Generally the Medicaid application process involves many steps generally described as follows:

  1. Projecting Medicaid eligibility by categorical reference,
  2. Establishing eligibility based on resources consisting of both countable assets and exempt assets,
  3. Determining income eligibility,
  4. Establishing the treatment of transfers and penalty periods that are result of the Medicaid applicant’s history, and
  5. Anticipating whatever estate recovery and lien rules there may be and then applying.

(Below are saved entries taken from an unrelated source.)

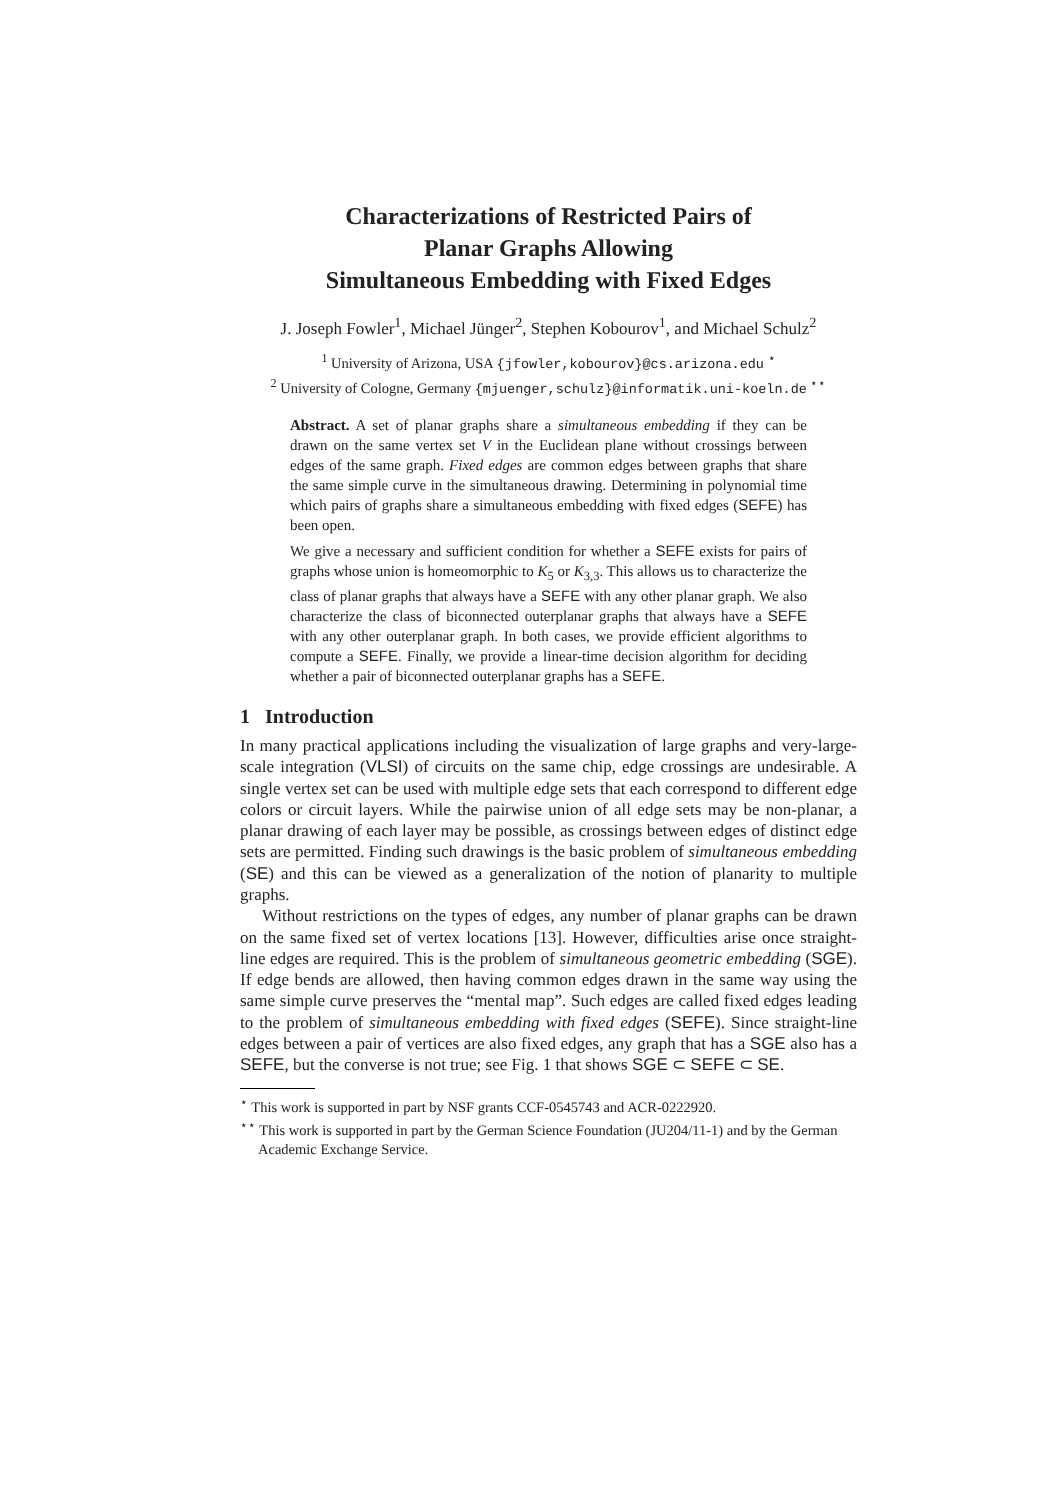Characterizations of Restricted Pairs of
Planar Graphs Allowing
Simultaneous Embedding with Fixed Edges
J. Joseph Fowler<sup>1</sup>, Michael Jünger<sup>2</sup>, Stephen Kobourov<sup>1</sup>, and Michael Schulz<sup>2</sup>
<sup>1</sup> University of Arizona, USA {jfowler,kobourov}@cs.arizona.edu <sup>⋆</sup>
<sup>2</sup> University of Cologne, Germany {mjuenger,schulz}@informatik.uni-koeln.de <sup>⋆⋆</sup>
Abstract. A set of planar graphs share a simultaneous embedding if they can be drawn on the same vertex set V in the Euclidean plane without crossings between edges of the same graph. Fixed edges are common edges between graphs that share the same simple curve in the simultaneous drawing. Determining in polynomial time which pairs of graphs share a simultaneous embedding with fixed edges (SEFE) has been open.
We give a necessary and sufficient condition for whether a SEFE exists for pairs of graphs whose union is homeomorphic to K<sub>5</sub> or K<sub>3,3</sub>. This allows us to characterize the class of planar graphs that always have a SEFE with any other planar graph. We also characterize the class of biconnected outerplanar graphs that always have a SEFE with any other outerplanar graph. In both cases, we provide efficient algorithms to compute a SEFE. Finally, we provide a linear-time decision algorithm for deciding whether a pair of biconnected outerplanar graphs has a SEFE.
1 Introduction
In many practical applications including the visualization of large graphs and very-large-scale integration (VLSI) of circuits on the same chip, edge crossings are undesirable. A single vertex set can be used with multiple edge sets that each correspond to different edge colors or circuit layers. While the pairwise union of all edge sets may be non-planar, a planar drawing of each layer may be possible, as crossings between edges of distinct edge sets are permitted. Finding such drawings is the basic problem of simultaneous embedding (SE) and this can be viewed as a generalization of the notion of planarity to multiple graphs.
Without restrictions on the types of edges, any number of planar graphs can be drawn on the same fixed set of vertex locations [13]. However, difficulties arise once straight-line edges are required. This is the problem of simultaneous geometric embedding (SGE). If edge bends are allowed, then having common edges drawn in the same way using the same simple curve preserves the “mental map”. Such edges are called fixed edges leading to the problem of simultaneous embedding with fixed edges (SEFE). Since straight-line edges between a pair of vertices are also fixed edges, any graph that has a SGE also has a SEFE, but the converse is not true; see Fig. 1 that shows SGE ⊂ SEFE ⊂ SE.
<sup>⋆</sup> This work is supported in part by NSF grants CCF-0545743 and ACR-0222920.
<sup>⋆⋆</sup> This work is supported in part by the German Science Foundation (JU204/11-1) and by the German Academic Exchange Service.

There are a myriad of steps that have to be taken to file a Medicaid application. Illinois Department of Human Services (DHS) and Healthcare and Family Services (HFS) websites have a list of documentation that applicants are to gather in order to file a proper Medicaid application. For example, 60 months of statements for all accounts, copies of the applicant’s birth certificate, Social Security Card, Medicare Insurance Supplement Card, etc.

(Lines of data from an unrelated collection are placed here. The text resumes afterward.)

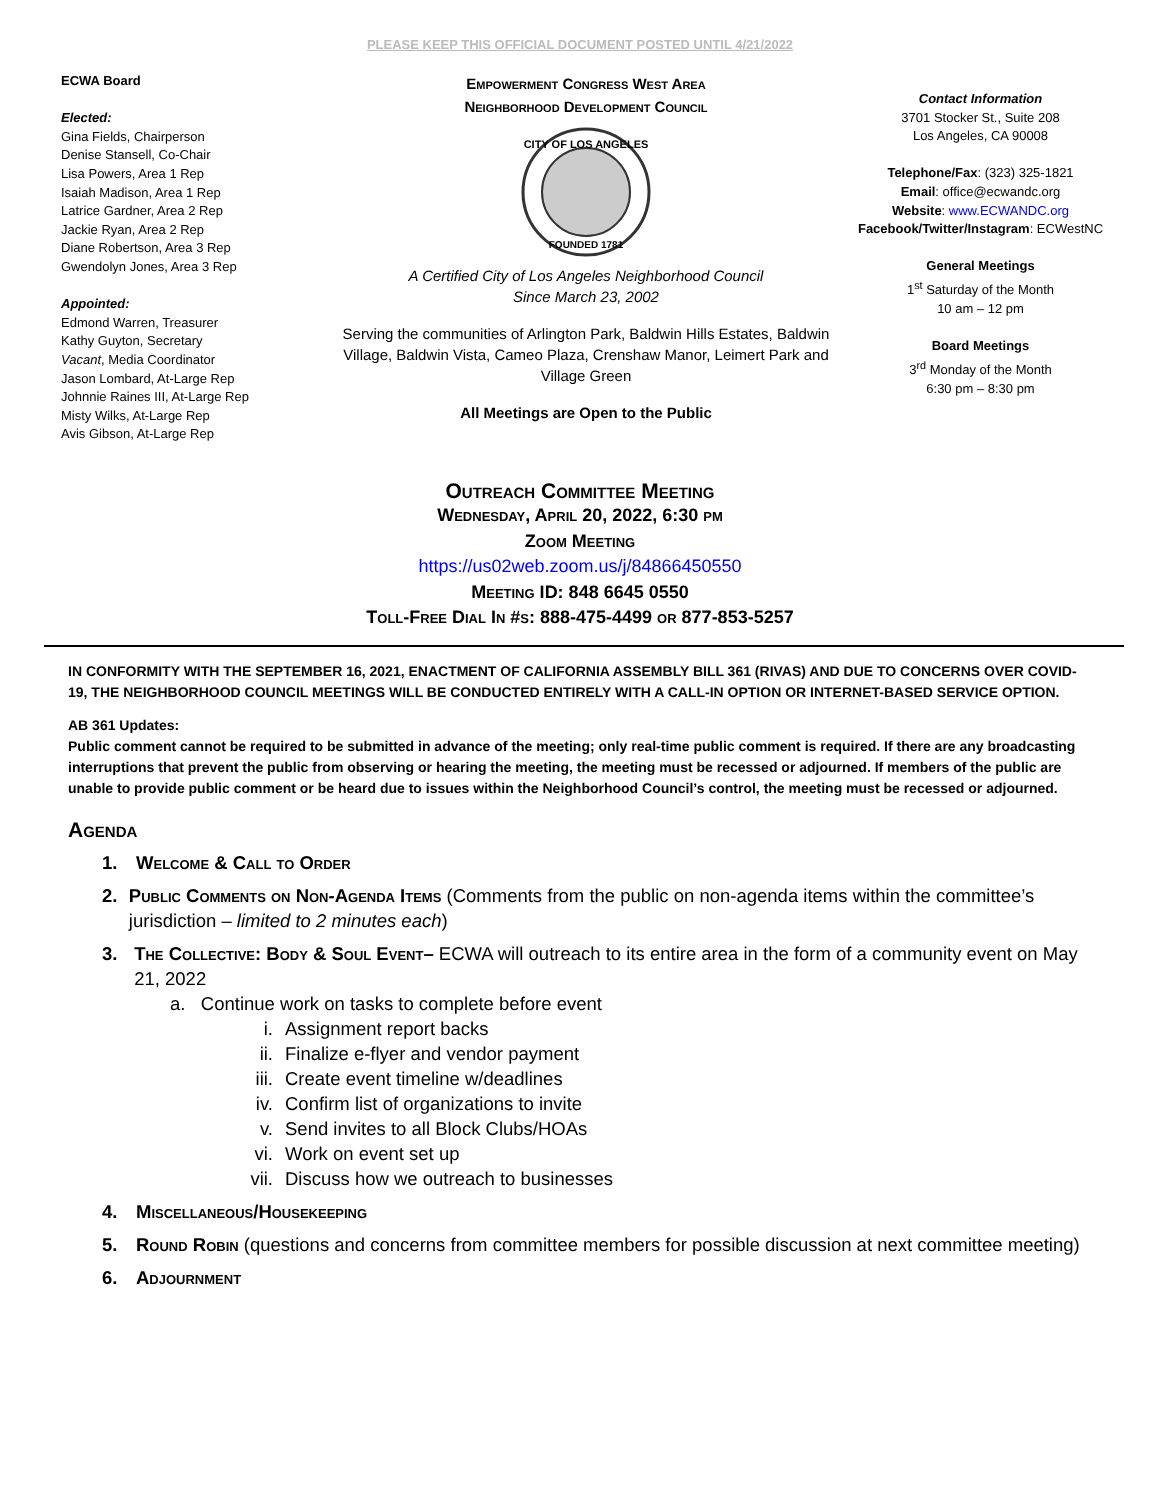PLEASE KEEP THIS OFFICIAL DOCUMENT POSTED UNTIL 4/21/2022
ECWA Board
Elected:
Gina Fields, Chairperson
Denise Stansell, Co-Chair
Lisa Powers, Area 1 Rep
Isaiah Madison, Area 1 Rep
Latrice Gardner, Area 2 Rep
Jackie Ryan, Area 2 Rep
Diane Robertson, Area 3 Rep
Gwendolyn Jones, Area 3 Rep
Appointed:
Edmond Warren, Treasurer
Kathy Guyton, Secretary
Vacant, Media Coordinator
Jason Lombard, At-Large Rep
Johnnie Raines III, At-Large Rep
Misty Wilks, At-Large Rep
Avis Gibson, At-Large Rep
Empowerment Congress West Area
Neighborhood Development Council
CITY OF LOS ANGELES
FOUNDED 1781
A Certified City of Los Angeles Neighborhood Council
Since March 23, 2002
Serving the communities of Arlington Park, Baldwin Hills Estates, Baldwin Village, Baldwin Vista, Cameo Plaza, Crenshaw Manor, Leimert Park and Village Green
All Meetings are Open to the Public
Contact Information
3701 Stocker St., Suite 208
Los Angeles, CA 90008
Telephone/Fax: (323) 325-1821
Email: office@ecwandc.org
Website: www.ECWANDC.org
Facebook/Twitter/Instagram: ECWestNC
General Meetings
1<sup>st</sup> Saturday of the Month
10 am – 12 pm
Board Meetings
3<sup>rd</sup> Monday of the Month
6:30 pm – 8:30 pm
Outreach Committee Meeting
Wednesday, April 20, 2022, 6:30 pm
Zoom Meeting
https://us02web.zoom.us/j/84866450550
Meeting ID: 848 6645 0550
Toll-Free Dial In #s: 888-475-4499 or 877-853-5257
IN CONFORMITY WITH THE SEPTEMBER 16, 2021, ENACTMENT OF CALIFORNIA ASSEMBLY BILL 361 (RIVAS) AND DUE TO CONCERNS OVER COVID-19, THE NEIGHBORHOOD COUNCIL MEETINGS WILL BE CONDUCTED ENTIRELY WITH A CALL-IN OPTION OR INTERNET-BASED SERVICE OPTION.
AB 361 Updates:
Public comment cannot be required to be submitted in advance of the meeting; only real-time public comment is required. If there are any broadcasting interruptions that prevent the public from observing or hearing the meeting, the meeting must be recessed or adjourned. If members of the public are unable to provide public comment or be heard due to issues within the Neighborhood Council’s control, the meeting must be recessed or adjourned.
Agenda
1. Welcome & Call to Order
2. Public Comments on Non-Agenda Items (Comments from the public on non-agenda items within the committee’s jurisdiction – limited to 2 minutes each)
3. The Collective: Body & Soul Event– ECWA will outreach to its entire area in the form of a community event on May 21, 2022
a. Continue work on tasks to complete before event
i. Assignment report backs
ii. Finalize e-flyer and vendor payment
iii. Create event timeline w/deadlines
iv. Confirm list of organizations to invite
v. Send invites to all Block Clubs/HOAs
vi. Work on event set up
vii. Discuss how we outreach to businesses
4. Miscellaneous/Housekeeping
5. Round Robin (questions and concerns from committee members for possible discussion at next committee meeting)
6. Adjournment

The gathering of documents is a long process, and even after the collection, Medicaid eligibility is not definite.

What can help ensure your Medicaid eligibility is making sure that the application is prepared by the right person at the right time.

Who should file the Medicaid application?

You can prepare your own Medicaid application. However, this is not advisable because there are many planning opportunities that you would overlook, and there are many items of information that you may incorrectly provide.

You can also have a nursing home prepare the Medicaid application for you, and some even do this for free. This is not advisable either, unless the family is unable to afford professional help. Although the nursing home employees will try to file the application to the best of their abilities, they will not be well versed in the Medicaid rules the way professionals in our firm are. Rather, a nursing home will fill out a Medicaid application by filling in biographical data, factual information, and attach financial statements and hope for the best. But, they will not do any asset protection planning for the Medicaid applicant because they are prohibited from doing so by law. Only lawyers can do asset protection planning for Medicaid.

Finally, that leaves utilizing the services of a firm that specializes in Medicaid asset protection for seniors who are going into long-term care. Utilization of a firm well versed in Medicaid will likely result in more savings for seniors in the future.

When to file the Medicaid application?

You can prepare a Medicaid application too soon, too late, or right on time.

Preparing a Medicaid application too soon will mean that you will be forced to spend down assets that could otherwise have been saved. It may also mean that you may be filing prior to an expiration of the prior penalty period that will penalize you in your eligibility status.

You can also file for Medicaid too late, which means that you will have lost Medicaid eligibility, you may be out of money, and the facility that you’re looking to either go into, or are already in, will be extremely perturbed that there is no source of payment for them, while they are delivering their worthwhile services.

That leaves the right time to apply for Medicaid application. When is that time? It depends on the facts of the case. If a client is out of money you need to file immediately, however if a client still has money you need to start planning for the Medicaid application filing once the protection of assets is accomplished, or during the asset protection process. This will vary from case to case.

As I indicated above, it is very easy to take the list of items that are required to be included in the Medicaid application, slap them together, and send the application in. If, however, you’re looking for Medicaid eligibility, and you are trying to protect assets at the same time, the process is much more complicated and merits the retention of a law firm that engages in Medicaid asset protection planning for seniors who are going into long-term care.

Please remember that these Medicaid applications are thoroughly audited by DHS, and sometimes the Office of the Inspector General (OIG) for DHS, and they have high standards as to what must be included into the Medicaid application and how the information is submitted.

Seek professional help in order to file your Medicaid application.